### Supplied material

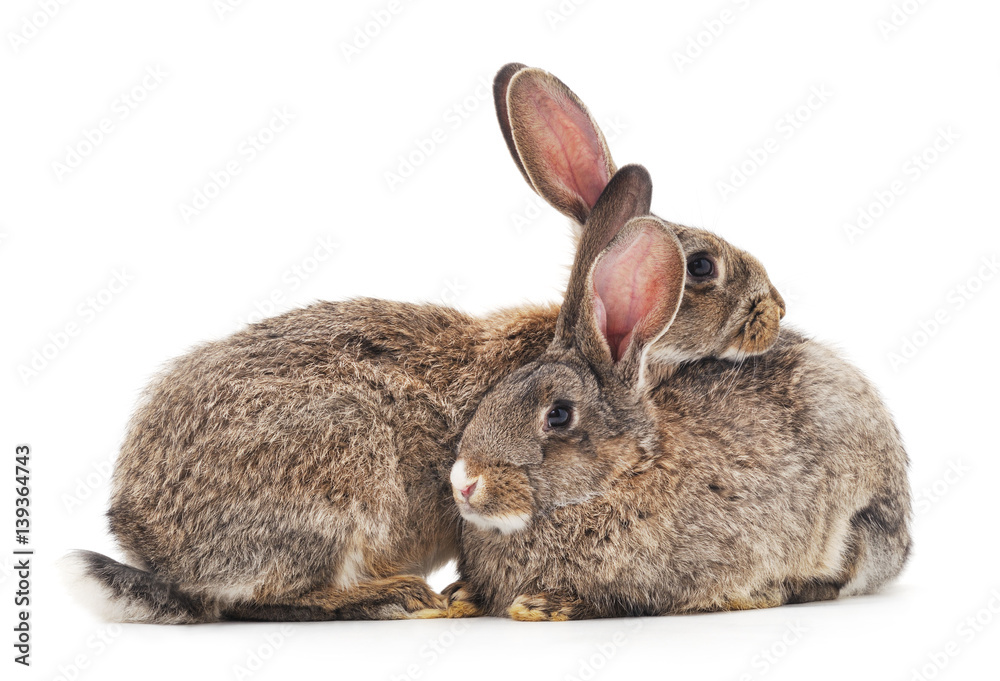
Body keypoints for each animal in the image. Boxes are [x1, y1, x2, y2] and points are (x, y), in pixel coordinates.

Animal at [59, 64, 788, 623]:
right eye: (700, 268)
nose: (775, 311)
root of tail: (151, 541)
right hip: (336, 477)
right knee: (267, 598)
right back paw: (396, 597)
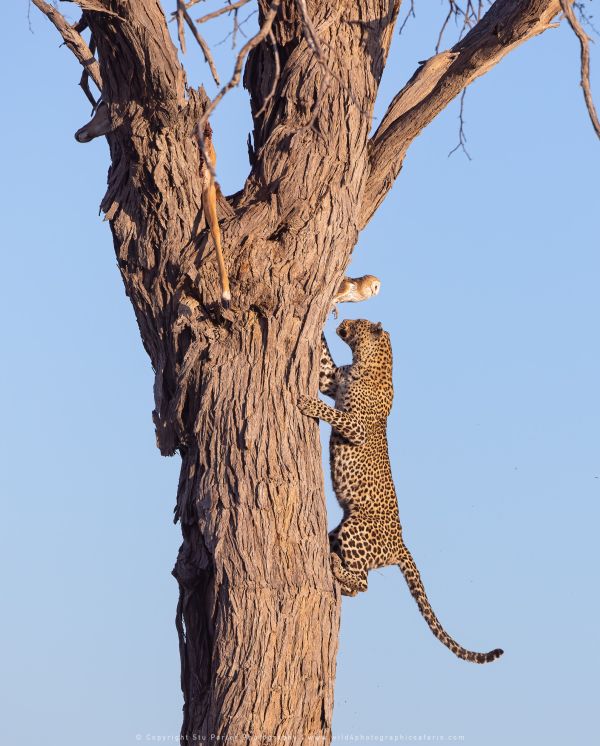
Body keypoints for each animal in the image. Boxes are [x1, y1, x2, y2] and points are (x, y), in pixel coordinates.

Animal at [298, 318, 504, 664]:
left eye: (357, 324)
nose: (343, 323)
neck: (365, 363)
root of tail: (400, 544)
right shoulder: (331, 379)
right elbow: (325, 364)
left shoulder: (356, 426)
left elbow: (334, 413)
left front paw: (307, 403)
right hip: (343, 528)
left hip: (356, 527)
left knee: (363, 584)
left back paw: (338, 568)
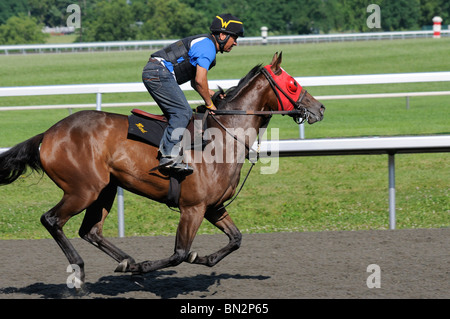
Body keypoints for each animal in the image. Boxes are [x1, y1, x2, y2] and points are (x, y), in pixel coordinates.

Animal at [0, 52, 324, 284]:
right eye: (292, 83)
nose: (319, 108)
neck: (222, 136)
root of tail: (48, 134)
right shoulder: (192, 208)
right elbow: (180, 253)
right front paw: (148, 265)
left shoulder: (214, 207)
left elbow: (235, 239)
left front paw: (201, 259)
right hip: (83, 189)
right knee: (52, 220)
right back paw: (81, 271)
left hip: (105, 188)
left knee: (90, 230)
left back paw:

######
### Supplied material

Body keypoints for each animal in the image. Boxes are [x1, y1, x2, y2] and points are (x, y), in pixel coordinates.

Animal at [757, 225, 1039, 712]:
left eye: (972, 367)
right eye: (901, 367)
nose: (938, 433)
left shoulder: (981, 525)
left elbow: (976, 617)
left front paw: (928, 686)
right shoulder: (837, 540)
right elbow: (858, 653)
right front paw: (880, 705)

######
### Supplied material

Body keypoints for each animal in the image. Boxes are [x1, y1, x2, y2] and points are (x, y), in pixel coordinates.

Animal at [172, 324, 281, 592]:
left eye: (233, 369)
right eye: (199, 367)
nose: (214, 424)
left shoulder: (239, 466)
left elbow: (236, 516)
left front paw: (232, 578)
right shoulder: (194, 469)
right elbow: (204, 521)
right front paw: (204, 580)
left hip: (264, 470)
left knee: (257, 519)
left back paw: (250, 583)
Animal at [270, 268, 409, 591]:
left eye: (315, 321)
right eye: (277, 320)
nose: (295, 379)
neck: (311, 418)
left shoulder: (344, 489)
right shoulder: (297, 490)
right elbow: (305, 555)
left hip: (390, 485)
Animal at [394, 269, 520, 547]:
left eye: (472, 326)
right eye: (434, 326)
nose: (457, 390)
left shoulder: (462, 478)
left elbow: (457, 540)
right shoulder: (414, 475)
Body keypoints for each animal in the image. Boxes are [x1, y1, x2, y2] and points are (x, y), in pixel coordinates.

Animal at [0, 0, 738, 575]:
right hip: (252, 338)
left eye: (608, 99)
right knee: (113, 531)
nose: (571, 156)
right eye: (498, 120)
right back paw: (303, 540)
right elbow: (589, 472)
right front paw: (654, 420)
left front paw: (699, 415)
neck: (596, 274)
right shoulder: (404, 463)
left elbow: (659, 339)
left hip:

######

Work instructions:
Every line of the entries above that includes "elbow" should be copied.

Result for this task:
right elbow: (325, 364)
left elbow: (334, 413)
right elbow: (180, 253)
left elbow: (235, 239)
left elbow: (976, 617)
right elbow: (858, 653)
left elbow: (236, 516)
right elbow: (204, 521)
right elbow: (305, 555)
left elbow: (457, 540)
right elbow: (589, 472)
left elbow: (659, 339)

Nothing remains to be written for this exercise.